MolPy is a system construction and parameterization toolkit. It is not the right tool for every molecular modeling task:

  • Heavy trajectory analysis — use MDAnalysis or MDTraj. MolPy provides minimal analysis (MSD, basic correlations), but it is not designed for large-scale post-processing of multi-gigabyte trajectories.
  • Quantum chemistry — use PySCF, ASE with a QM calculator, or Gaussian/ORCA directly. MolPy does not perform electronic structure calculations.
  • Cheminformatics — use RDKit. MolPy delegates conformer generation, substructure search, and chemical informatics to RDKit via its adapter layer.
  • High-throughput screening — MolPy is designed for constructing individual systems with full control, not for screening thousands of molecules in a pipeline. Use workflow engines, screening platforms, or broader CADD stacks for that kind of campaign.
  • Running simulations — MolPy can generate input files and launch engines, but it is not a simulation runner. Simulation execution and campaign management should be handled by the target engines and external workflow managers such as Signac or AiiDA.

Why MolPy uses a distinct architecture

MolPy was developed for workflows in which topology editing, force-field assignment, and simulation export must remain explicit across multiple preparation steps. Existing packages provide strong functionality in individual domains, but they often rely on different data models, assumptions, and extension patterns. As a result, cross-package workflows can become fragile, engine-dependent, and difficult to automate reproducibly.

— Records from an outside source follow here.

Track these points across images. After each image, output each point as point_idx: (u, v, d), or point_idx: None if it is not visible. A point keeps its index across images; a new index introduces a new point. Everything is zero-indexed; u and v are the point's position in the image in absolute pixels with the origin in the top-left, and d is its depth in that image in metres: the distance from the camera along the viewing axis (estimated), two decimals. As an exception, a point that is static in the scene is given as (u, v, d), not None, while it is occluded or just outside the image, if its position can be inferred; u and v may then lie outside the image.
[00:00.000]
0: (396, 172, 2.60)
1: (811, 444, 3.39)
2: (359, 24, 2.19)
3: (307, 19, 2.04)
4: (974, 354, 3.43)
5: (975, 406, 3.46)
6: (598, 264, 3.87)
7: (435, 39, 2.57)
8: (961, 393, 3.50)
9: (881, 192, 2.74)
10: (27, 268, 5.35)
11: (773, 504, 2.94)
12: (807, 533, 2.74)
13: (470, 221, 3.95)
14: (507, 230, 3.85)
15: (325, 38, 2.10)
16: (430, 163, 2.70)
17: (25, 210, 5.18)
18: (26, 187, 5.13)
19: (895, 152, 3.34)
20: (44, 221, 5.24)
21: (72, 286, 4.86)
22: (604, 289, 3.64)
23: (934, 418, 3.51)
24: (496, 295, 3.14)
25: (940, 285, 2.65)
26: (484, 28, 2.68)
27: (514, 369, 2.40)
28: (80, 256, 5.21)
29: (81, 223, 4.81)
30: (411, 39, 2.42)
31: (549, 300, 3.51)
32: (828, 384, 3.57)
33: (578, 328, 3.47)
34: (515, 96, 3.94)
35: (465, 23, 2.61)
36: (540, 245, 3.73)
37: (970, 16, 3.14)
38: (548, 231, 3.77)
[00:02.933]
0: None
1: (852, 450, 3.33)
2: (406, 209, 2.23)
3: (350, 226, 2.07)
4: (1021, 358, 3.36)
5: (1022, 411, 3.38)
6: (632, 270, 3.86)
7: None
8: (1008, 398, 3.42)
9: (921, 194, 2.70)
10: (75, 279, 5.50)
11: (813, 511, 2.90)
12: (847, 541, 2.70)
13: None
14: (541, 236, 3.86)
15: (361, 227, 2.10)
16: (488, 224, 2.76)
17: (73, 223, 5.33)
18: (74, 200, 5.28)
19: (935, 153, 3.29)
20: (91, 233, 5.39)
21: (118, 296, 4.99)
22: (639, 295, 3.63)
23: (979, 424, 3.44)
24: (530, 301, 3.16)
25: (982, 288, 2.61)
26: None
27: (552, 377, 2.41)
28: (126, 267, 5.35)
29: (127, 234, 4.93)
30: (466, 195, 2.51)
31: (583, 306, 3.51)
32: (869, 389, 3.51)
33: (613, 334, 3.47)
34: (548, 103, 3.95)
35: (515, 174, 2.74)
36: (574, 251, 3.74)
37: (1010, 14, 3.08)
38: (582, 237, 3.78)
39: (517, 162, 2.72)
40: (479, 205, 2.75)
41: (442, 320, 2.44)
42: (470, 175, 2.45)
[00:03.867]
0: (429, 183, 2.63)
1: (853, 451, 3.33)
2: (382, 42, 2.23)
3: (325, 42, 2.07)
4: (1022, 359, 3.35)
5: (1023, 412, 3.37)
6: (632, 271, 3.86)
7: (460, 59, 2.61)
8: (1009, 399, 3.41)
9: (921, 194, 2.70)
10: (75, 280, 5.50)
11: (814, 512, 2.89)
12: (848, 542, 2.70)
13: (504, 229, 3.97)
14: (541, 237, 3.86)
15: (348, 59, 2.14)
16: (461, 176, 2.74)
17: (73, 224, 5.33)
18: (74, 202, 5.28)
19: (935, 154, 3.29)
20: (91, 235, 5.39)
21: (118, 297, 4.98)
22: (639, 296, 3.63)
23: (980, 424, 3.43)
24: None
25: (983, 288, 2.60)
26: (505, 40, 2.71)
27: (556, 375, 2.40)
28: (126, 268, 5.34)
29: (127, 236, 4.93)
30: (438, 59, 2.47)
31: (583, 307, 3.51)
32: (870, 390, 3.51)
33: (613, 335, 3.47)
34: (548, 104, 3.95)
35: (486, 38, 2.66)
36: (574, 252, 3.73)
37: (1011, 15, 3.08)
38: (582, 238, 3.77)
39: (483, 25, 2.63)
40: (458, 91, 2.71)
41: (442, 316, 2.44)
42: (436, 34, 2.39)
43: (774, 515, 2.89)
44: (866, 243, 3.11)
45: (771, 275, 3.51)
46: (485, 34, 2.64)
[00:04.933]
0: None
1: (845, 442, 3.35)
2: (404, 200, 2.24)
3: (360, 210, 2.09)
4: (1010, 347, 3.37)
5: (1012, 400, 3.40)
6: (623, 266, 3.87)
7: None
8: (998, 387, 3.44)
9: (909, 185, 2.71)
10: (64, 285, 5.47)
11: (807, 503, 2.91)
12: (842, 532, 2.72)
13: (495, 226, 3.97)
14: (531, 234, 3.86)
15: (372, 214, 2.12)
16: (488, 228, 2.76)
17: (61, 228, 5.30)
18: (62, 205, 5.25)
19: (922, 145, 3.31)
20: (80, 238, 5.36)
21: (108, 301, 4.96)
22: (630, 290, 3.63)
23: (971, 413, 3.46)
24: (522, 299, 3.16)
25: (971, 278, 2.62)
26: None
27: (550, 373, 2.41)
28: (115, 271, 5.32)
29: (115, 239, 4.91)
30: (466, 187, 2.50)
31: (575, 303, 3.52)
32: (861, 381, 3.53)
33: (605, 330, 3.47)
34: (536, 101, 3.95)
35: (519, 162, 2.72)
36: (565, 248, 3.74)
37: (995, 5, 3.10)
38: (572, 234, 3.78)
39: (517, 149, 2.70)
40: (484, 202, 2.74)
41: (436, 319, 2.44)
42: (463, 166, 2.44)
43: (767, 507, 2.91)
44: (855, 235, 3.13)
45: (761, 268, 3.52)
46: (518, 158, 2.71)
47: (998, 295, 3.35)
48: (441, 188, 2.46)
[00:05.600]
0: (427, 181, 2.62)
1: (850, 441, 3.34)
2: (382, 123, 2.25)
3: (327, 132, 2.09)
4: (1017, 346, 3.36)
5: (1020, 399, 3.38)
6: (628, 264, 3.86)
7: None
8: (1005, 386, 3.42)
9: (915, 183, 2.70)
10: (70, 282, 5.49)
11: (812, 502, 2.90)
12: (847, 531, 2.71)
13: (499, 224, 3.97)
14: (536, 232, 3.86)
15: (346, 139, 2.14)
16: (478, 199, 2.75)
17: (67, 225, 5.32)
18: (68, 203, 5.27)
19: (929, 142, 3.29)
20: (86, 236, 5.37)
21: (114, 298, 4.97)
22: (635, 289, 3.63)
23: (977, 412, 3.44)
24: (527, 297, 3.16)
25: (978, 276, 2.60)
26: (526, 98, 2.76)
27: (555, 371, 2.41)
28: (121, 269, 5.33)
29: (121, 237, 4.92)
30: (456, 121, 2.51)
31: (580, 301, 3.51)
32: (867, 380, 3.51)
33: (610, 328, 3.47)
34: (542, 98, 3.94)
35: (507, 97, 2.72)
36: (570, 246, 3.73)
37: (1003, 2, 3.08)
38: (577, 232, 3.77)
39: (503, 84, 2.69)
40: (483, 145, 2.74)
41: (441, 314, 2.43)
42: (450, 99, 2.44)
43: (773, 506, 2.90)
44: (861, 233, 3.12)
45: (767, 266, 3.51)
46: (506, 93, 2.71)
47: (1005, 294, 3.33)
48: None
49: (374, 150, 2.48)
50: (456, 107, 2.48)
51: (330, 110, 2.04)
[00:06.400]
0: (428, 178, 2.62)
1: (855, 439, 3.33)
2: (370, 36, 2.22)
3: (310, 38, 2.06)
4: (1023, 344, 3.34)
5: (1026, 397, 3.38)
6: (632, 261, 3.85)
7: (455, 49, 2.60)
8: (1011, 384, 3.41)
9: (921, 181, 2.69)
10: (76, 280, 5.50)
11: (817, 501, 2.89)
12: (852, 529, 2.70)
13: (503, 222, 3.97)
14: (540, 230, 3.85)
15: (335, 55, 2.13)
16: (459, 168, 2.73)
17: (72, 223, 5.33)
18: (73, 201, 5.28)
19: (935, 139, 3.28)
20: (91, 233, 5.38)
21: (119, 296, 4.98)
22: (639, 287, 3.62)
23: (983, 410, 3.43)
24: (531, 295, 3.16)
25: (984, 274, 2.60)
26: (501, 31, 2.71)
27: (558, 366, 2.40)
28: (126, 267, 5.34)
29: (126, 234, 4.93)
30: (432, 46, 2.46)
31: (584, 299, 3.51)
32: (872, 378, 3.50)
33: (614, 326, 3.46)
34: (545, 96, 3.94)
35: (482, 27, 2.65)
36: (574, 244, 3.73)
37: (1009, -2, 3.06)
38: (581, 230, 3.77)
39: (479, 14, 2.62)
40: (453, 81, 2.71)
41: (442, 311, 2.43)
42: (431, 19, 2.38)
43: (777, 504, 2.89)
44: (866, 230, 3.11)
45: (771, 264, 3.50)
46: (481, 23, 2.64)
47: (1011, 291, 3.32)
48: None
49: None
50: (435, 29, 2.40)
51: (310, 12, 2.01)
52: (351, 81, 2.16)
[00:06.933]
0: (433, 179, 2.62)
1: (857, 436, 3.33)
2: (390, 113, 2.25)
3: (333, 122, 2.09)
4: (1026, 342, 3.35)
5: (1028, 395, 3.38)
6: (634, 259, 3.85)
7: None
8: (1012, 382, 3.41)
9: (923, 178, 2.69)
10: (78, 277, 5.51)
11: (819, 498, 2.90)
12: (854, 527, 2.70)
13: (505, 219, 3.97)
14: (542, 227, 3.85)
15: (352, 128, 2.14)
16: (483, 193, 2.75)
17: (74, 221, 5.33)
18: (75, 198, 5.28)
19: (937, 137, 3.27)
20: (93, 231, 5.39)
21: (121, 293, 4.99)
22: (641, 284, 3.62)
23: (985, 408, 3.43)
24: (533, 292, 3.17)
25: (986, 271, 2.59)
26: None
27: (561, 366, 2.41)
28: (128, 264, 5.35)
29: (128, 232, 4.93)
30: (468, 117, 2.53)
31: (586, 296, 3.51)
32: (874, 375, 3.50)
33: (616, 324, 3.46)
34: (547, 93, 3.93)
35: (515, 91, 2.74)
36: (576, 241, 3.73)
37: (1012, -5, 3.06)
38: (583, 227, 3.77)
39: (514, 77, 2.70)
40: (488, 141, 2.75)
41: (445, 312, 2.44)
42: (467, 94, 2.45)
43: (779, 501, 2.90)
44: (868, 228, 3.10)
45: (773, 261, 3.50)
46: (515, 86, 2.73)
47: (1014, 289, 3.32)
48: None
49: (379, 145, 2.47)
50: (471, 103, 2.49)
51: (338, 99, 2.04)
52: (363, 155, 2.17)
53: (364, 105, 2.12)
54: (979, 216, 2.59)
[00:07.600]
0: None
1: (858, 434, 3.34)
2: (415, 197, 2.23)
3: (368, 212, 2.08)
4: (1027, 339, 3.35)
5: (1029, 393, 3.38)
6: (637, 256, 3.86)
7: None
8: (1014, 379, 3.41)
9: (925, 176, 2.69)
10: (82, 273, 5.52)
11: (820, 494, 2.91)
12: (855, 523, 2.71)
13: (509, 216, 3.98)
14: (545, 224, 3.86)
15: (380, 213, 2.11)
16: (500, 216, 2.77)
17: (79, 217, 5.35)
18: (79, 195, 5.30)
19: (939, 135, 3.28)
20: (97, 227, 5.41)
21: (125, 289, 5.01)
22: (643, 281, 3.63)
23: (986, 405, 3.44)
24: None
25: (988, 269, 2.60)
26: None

MolPy therefore uses a common representation that extends across polymers, electrolytes, crystals, and mixtures without requiring a separate internal model for each workflow. The emphasis is on explicit transformations, inspectable parameters, and stable programmatic interfaces rather than hidden conventions.

This architecture does not replace specialized packages. It provides a consistent preparation layer for workflows that need direct control over reactive topology editing and downstream simulation export.